Is there a way to vectorize the plate in the following model?
def model(data):
assert(type(data['y']) == torch.Tensor)
assert(data['y'].shape == torch.Size([91, 17]))
assert(data['observed'] == torch.Tensor)
assert(data['observed'].shape == torch.Size([91, 17]))
d = data['y'].shape[-1]
valid_data = data['y'].clone()
valid_data = torch.nan_to_num(valid_data, nan=0.0)
B = pyro.param('B', torch.zeros([d, d]))
c_mu = pyro.param('c', torch.tensor(20.0).expand([d]))
c_sig = pyro.param('c_sig', torch.eye(d), constraint=constraints.positive_definite)

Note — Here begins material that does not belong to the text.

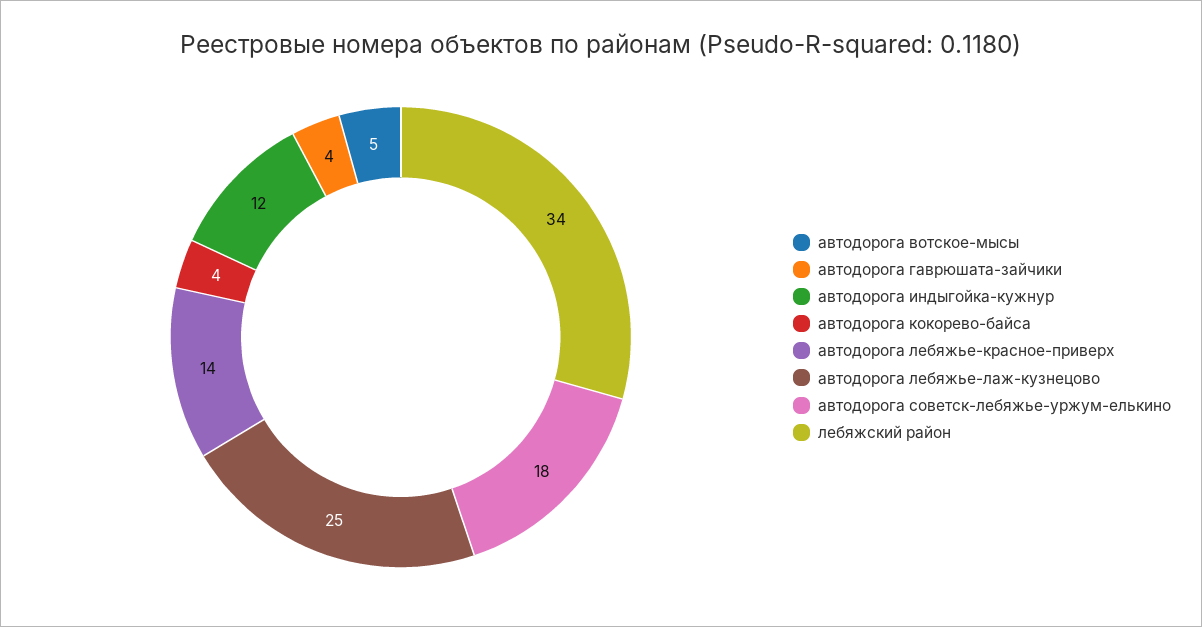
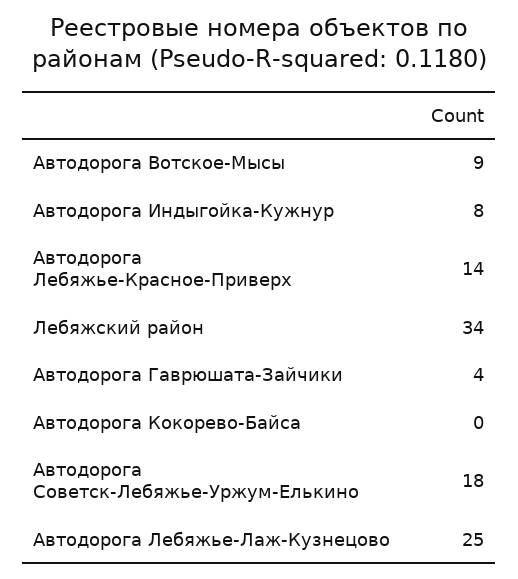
автодорога вотское-мысы: 5 -> 9
автодорога индыгойка-кужнур: 12 -> 8
автодорога кокорево-байса: 4 -> 0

for i in pyro.plate('data', data['y'].shape[0]):
pyro.sample(f"obs_{i}", dist.MultivariateNormal(c_mu+torch.mm(B, data['observed'][i].unsqueeze(-1)).squeeze(-1), c_sig).mask(data['observed'][i]).to_event(1),
obs=valid_data[i])
I tried a few iterations of,
with pyro.plate('data', data['y'].shape[0]):
pyro.sample(f"obs", dist.MultivariateNormal(c_mu+torch.mm(data['observed'], B), c_sig).mask(data['observed']),
obs=valid_data)
but keep running into shape mismatch errors I haven’t been able to solve. Thanks for any help with the issue!